I've sat down and re-watched the defeat against Newcastle United. You'd think I'd find something more entertaining to enjoy. I blame this article:
It's curious, how you can see one thing then when you re-watch you see something completely different. It's like an awakening. Even though it's exactly the same thing, it's somehow different because you're no longer attached to it in the same way because it's already played out and the result is known.
When you deconstruct a football match with all the emotion and expectancy stripped away (which can at times poison your perception of the game when it's live) you're left with perhaps over analysing (and therefore over compensating) to help with soothing post-match depression.
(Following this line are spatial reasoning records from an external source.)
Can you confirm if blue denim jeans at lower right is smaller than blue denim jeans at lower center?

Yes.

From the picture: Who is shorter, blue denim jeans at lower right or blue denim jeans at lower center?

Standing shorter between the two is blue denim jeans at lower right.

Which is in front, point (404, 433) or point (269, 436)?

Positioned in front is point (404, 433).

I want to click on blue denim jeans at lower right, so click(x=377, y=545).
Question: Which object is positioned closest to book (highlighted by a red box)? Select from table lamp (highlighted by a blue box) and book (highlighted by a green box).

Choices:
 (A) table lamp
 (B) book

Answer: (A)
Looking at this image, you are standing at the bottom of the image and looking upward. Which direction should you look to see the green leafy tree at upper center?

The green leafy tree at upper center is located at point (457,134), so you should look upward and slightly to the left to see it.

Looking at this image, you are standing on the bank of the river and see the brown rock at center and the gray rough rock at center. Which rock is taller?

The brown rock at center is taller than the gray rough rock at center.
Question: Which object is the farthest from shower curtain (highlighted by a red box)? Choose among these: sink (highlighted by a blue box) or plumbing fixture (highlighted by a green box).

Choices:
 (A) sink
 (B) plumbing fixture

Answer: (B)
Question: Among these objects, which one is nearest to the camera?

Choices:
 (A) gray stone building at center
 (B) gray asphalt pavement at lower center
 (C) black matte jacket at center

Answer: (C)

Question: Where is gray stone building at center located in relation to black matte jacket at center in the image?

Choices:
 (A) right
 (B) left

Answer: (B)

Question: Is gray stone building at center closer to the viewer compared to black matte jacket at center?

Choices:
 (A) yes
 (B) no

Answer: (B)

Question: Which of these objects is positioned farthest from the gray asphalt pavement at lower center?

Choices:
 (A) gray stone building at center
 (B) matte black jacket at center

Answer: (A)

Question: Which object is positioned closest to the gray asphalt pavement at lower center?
Or just reacting with a hefty amount of disgruntled opinion formed from a dozen different narratives as you seek to recovery with stages of grief.
Statistics can make anything look good. Context is also relevant, but if I'm completely honest with myself, with days passed since the 1-0 loss, my head is clearer and my heart is relatively slow beating through the day...and that article above is making sense to me.
Maybe I'm far too susceptible to over analysing and over compensating. Ever the eternal optimist.
The performance wasn't (in the second half) anywhere near as demoralising as it felt during live viewing. Still not perfect, I stand by most of what I wrote in its aftermath.
I do think that I undervalued his influence in the game, mainly because goals failed to materialise as the end product of the subtle vision on display. Possibly did Newcastle's defence a disservice too, such was the pressure felt to see us score and win the game.
Having had my eyes transfixed on Eriksen like some demented player cam following his every move I've got to say I'm feeling a lot better today than I did on Sunday night. Although watching a football match when you know what's going to transpire is hardly the same as watching it live and having your heart trampled on.